INFORMATION PROVIDED Block Start

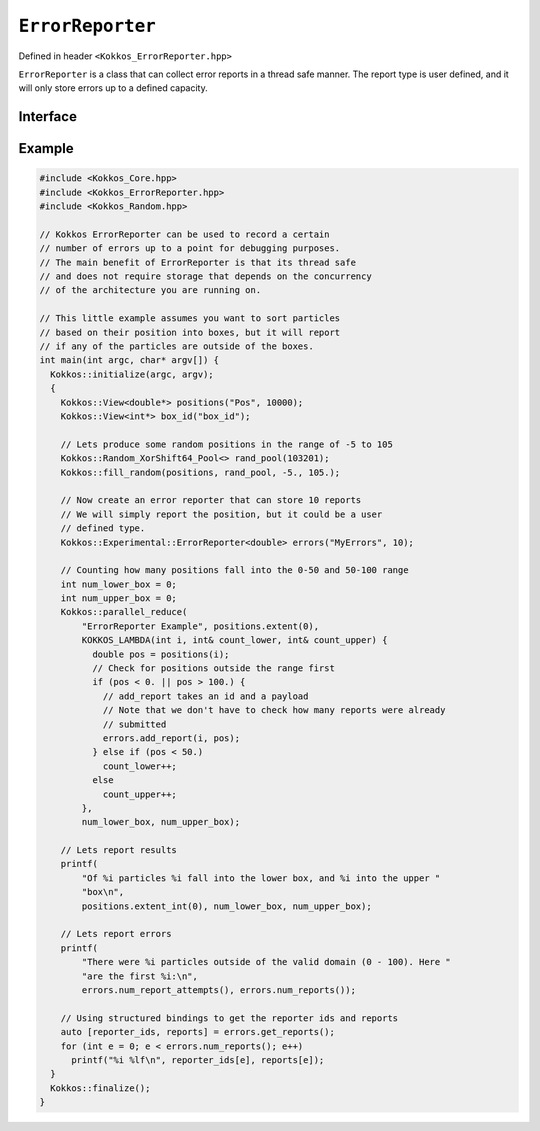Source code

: ``ErrorReporter``
=================

.. role:: cpp(code)
    :language: cpp

Defined in header ``<Kokkos_ErrorReporter.hpp>``

``ErrorReporter`` is a class that can collect error reports in a thread safe manner.
The report type is user defined, and it will only store errors up to a defined capacity.

Interface
---------

.. cpp:class:: template<class ReportType, class DeviceType> ErrorReporter

   A class to collect error reports in a thread-safe manner.

   :tparam ReportType: The type of the reported error data. Must be a valid element type for :cpp:struct:`View`.

   :tparam DeviceType: The device type of the ``ErrorReporter``. Default is ``DefaultExecutionSpace::device_type``. 

   |

   .. rubric:: *Public* typedefs

   .. cpp:type:: report_type

      :cpp:any:`ReportType` This is the type for the stored error data, which can be user defined.

   .. cpp:type:: device_type

      :cpp:any:`DeviceType` The device type defining in which execution space reports can be added.

   .. cpp:type:: execution_space

      :cpp:type:`device_type::execution_space`


   .. rubric:: *Public* constructors

   .. cpp:function:: ErrorReporter(const std::string& label, int size)

      Constructs a new ErrorReporter instance with capacity of size.
   
   .. cpp:function:: ErrorReporter(int size)

      Constructs a new ErrorReporter instance with capacity of size.

   .. rubric:: member functions

   .. cpp:function:: int capacity() const

      :returns: The maximum number of errors the instance can store.
   
   .. cpp:function:: int num_reports() const

      :returns: The number of errors that were recorded.

   .. cpp:function:: int num_report_attempts() const

      :returns: The number of errors that were attempted to be recorded. Equal to :cpp:any:`num_reports` if the number of attempts was less than :cpp:any:`capacity`.

   .. cpp:function:: std::pair<std::vector<int>, std::vector<report_type>> get_reports() const

      :returns: Two ``std::vector`` containing the ids of the reporters, and the reports themselves. The size of the vectors is equal to :cpp:any:`num_reports()`.

   .. cpp:function:: bool full() const

      :returns: ``true`` if and only if the number of attempted reports is equal or exceeds :cpp:any:`capacity()`.

   .. cpp:function:: void clear() const

      Resets the error reporter. :cpp:any:`num_reports()` is zero after this operation, and new errors can be recorded.

   .. cpp:function:: void resize(const size_t size)

      Changes the capacity of the instance to ``size``. Existing error reports may be lost.

   .. cpp:function:: bool add_report(int reporter_id, report_type report) const
      
      Attempts to record an error. If space is available ``report`` is stored and the attempt is successful.

      :returns: ``true`` if and only if the attempt to record the error was successful.


Example
-------

.. code-block:: cpp
  
   #include <Kokkos_Core.hpp>
   #include <Kokkos_ErrorReporter.hpp>
   #include <Kokkos_Random.hpp>

   // Kokkos ErrorReporter can be used to record a certain
   // number of errors up to a point for debugging purposes.
   // The main benefit of ErrorReporter is that its thread safe
   // and does not require storage that depends on the concurrency
   // of the architecture you are running on.

   // This little example assumes you want to sort particles
   // based on their position into boxes, but it will report
   // if any of the particles are outside of the boxes.
   int main(int argc, char* argv[]) {
     Kokkos::initialize(argc, argv);
     {
       Kokkos::View<double*> positions("Pos", 10000);
       Kokkos::View<int*> box_id("box_id");

       // Lets produce some random positions in the range of -5 to 105
       Kokkos::Random_XorShift64_Pool<> rand_pool(103201);
       Kokkos::fill_random(positions, rand_pool, -5., 105.);

       // Now create an error reporter that can store 10 reports
       // We will simply report the position, but it could be a user
       // defined type.
       Kokkos::Experimental::ErrorReporter<double> errors("MyErrors", 10);

       // Counting how many positions fall into the 0-50 and 50-100 range
       int num_lower_box = 0;
       int num_upper_box = 0;
       Kokkos::parallel_reduce(
           "ErrorReporter Example", positions.extent(0),
           KOKKOS_LAMBDA(int i, int& count_lower, int& count_upper) {
             double pos = positions(i);
             // Check for positions outside the range first
             if (pos < 0. || pos > 100.) {
               // add_report takes an id and a payload
               // Note that we don't have to check how many reports were already
               // submitted
               errors.add_report(i, pos);
             } else if (pos < 50.)
               count_lower++;
             else
               count_upper++;
           },
           num_lower_box, num_upper_box);

       // Lets report results
       printf(
           "Of %i particles %i fall into the lower box, and %i into the upper "
           "box\n",
           positions.extent_int(0), num_lower_box, num_upper_box);

       // Lets report errors
       printf(
           "There were %i particles outside of the valid domain (0 - 100). Here "
           "are the first %i:\n",
           errors.num_report_attempts(), errors.num_reports());

       // Using structured bindings to get the reporter ids and reports
       auto [reporter_ids, reports] = errors.get_reports();
       for (int e = 0; e < errors.num_reports(); e++)
         printf("%i %lf\n", reporter_ids[e], reports[e]);
     }
     Kokkos::finalize();
   }
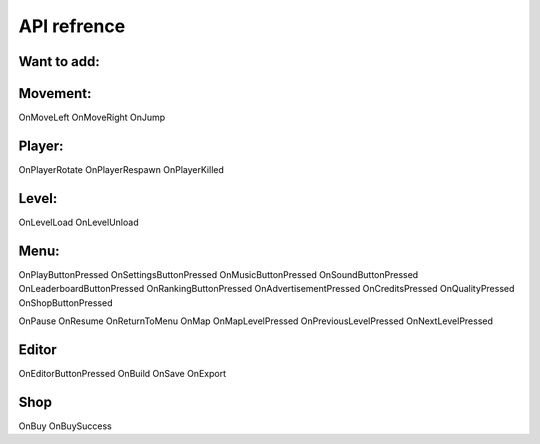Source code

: **API refrence**
===========

Want to add:
---------

Movement:
--------
OnMoveLeft
OnMoveRight
OnJump


Player:
---------
OnPlayerRotate
OnPlayerRespawn
OnPlayerKilled

Level:
---------
OnLevelLoad
OnLevelUnload

Menu:
---------
OnPlayButtonPressed
OnSettingsButtonPressed
OnMusicButtonPressed
OnSoundButtonPressed
OnLeaderboardButtonPressed
OnRankingButtonPressed
OnAdvertisementPressed
OnCreditsPressed
OnQualityPressed
OnShopButtonPressed

OnPause
OnResume
OnReturnToMenu
OnMap
OnMapLevelPressed
OnPreviousLevelPressed
OnNextLevelPressed

Editor
---------
OnEditorButtonPressed
OnBuild
OnSave
OnExport

Shop
---------
OnBuy
OnBuySuccess




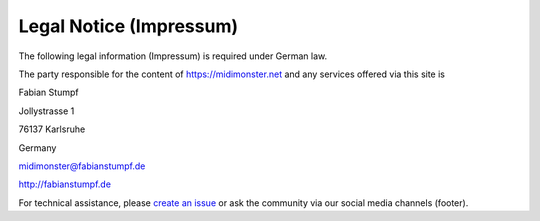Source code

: ************************
Legal Notice (Impressum)
************************

The following legal information (Impressum) is required under German law.

The party responsible for the content of `https://midimonster.net <https://midimonster.net>`_
and any services offered via this site is

.. container:: address-info

	Fabian Stumpf

	Jollystrasse 1

	76137 Karlsruhe

	Germany

	midimonster@fabianstumpf.de

	`http://fabianstumpf.de <http://fabianstumpf.de>`_

For technical assistance, please `create an issue <https://github.com/cbdevnet/midimonster/issues>`_ or ask the community via our social media
channels (footer).
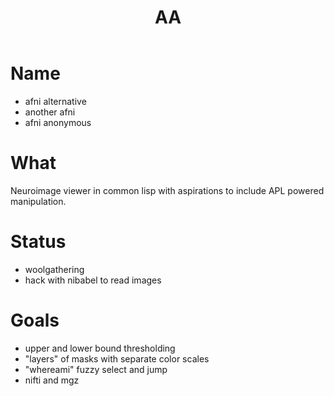 #+Title: AA

* Name
 * afni alternative
 * another afni
 * afni anonymous

* What
Neuroimage viewer in common lisp with aspirations to include APL powered manipulation. 

* Status
  * woolgathering
  * hack with nibabel to read images

* Goals
  * upper and lower bound thresholding
  * "layers" of masks with separate color scales
  * "whereami" fuzzy select and jump
  * nifti and mgz

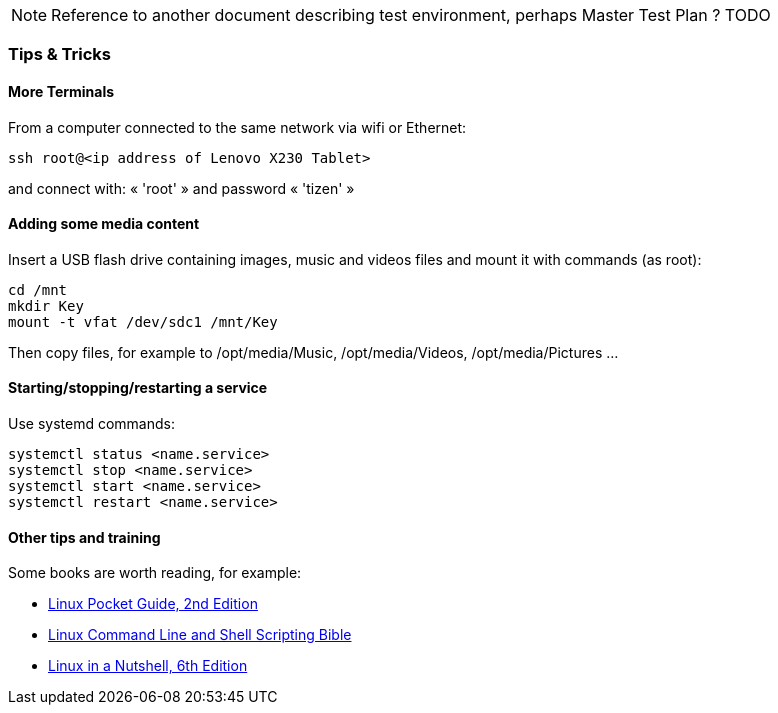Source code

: NOTE: Reference to another document describing test environment, perhaps Master Test Plan ? [red]#TODO#

=== Tips & Tricks

==== More Terminals

From a computer connected to the same network via wifi or Ethernet:

----
ssh root@<ip address of Lenovo X230 Tablet> 
----

and connect with: « 'root' » and password « 'tizen' »

==== Adding some media content

Insert a USB flash drive containing images, music and videos files and mount it with commands (as root):

----
cd /mnt
mkdir Key
mount -t vfat /dev/sdc1 /mnt/Key
----

Then copy files, for example to /opt/media/Music, /opt/media/Videos, /opt/media/Pictures ...

==== Starting/stopping/restarting a service 

Use systemd commands:

----
systemctl status <name.service>
systemctl stop <name.service>
systemctl start <name.service>
systemctl restart <name.service>
----

==== Other tips and training

Some books are worth reading, for example:
--
* http://it-ebooks.info/book/967/[Linux Pocket Guide, 2nd Edition]
* http://it-ebooks.info/book/1395/[Linux Command Line and Shell Scripting Bible]
* http://it-ebooks.info/book/403/[Linux in a Nutshell, 6th Edition]
--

INFORMATION PROVIDED Block End

Return all lines from the data above with "successful" in them.

      Attempts to record an error. If space is available ``report`` is stored and the attempt is successful.
      :returns: ``true`` if and only if the attempt to record the error was successful.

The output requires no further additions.